McAwesome isn't a last name, it's an unconventional conventional way of living. The McAwesome's break down how you can can incorporate the fundamentals of McAwesome into your own life.
UPDATE: IF THIS GETS REPOSTED ENOUGH, WE WILL RELEASE OUR EXCLUSIVE ROBOT FOOTAGE TONIGHT.
While still in the throes of PoHoMoHO, I woke up to find a link on my Facebook wall that says, "Someone stole your idea..."
This is very serious as I have awesome ideas. Like Mornin' Booze - a place that is both cheap, classy and convenient to drink booze in the morning.
DO NOT STEAL MY MORNIN' BOOZE!
The idea in question was that of getting married by a robot. See, when the McAwesome's married, we got married by a robot. Mr. McAwesome spent three months scripting and designing a robot that I found at a thrift shop.
Before
AFTER
Our robot spoke, moved, interacted and - AND - played The Final Countdown. We recorded the voice ourselves and tweaked it. There were Easter eggs of Luke Skywalker and R2D2. In short...
So when I got the, "Somebody stole your idea", my first thought was, "Yes, they did it in Japan a year ago. It was kick ass. We were the first in America."
Then I saw the link...
That? THAT is not married by a robot. THAT is married by a screen. With a MAC voice.

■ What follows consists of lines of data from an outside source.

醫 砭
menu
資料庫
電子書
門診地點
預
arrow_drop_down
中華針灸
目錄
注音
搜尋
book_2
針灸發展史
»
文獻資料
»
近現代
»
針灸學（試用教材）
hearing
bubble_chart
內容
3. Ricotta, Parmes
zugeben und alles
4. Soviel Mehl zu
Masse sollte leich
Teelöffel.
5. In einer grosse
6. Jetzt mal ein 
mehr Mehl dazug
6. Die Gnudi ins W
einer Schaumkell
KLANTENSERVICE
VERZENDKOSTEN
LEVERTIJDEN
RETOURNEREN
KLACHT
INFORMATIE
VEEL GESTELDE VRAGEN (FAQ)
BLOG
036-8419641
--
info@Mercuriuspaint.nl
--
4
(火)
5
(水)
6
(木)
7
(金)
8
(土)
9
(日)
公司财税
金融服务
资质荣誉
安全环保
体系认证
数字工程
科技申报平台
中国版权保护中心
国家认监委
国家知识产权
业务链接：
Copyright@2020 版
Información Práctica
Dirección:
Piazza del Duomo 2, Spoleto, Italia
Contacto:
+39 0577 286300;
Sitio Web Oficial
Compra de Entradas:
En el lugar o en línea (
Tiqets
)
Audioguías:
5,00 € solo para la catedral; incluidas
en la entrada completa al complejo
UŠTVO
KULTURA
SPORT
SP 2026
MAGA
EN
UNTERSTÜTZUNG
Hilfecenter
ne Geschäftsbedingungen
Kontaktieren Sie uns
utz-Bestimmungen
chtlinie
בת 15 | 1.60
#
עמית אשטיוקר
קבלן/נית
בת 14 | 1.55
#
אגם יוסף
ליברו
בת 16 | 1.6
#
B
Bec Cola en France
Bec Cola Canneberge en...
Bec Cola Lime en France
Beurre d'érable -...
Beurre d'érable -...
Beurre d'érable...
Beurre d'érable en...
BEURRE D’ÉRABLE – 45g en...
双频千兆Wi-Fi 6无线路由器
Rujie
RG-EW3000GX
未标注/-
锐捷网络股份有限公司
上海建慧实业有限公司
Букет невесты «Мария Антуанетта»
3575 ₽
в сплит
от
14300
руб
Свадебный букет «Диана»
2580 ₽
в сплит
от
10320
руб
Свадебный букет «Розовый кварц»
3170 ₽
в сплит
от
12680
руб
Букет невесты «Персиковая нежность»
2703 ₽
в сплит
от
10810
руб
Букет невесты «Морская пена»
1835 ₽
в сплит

We here at Team McAwesome (as soon as Mr. McAwesome wakes up) are LIVID. LIVID!
Please spread the word that this is unacceptable. When you get married by a robot, you best be SURE that you are married by a ROBOT.
That's the Married by a Robot guarantee - you will be married by a ROBOT.
McAwesome - A name you can trust to be married by a robot!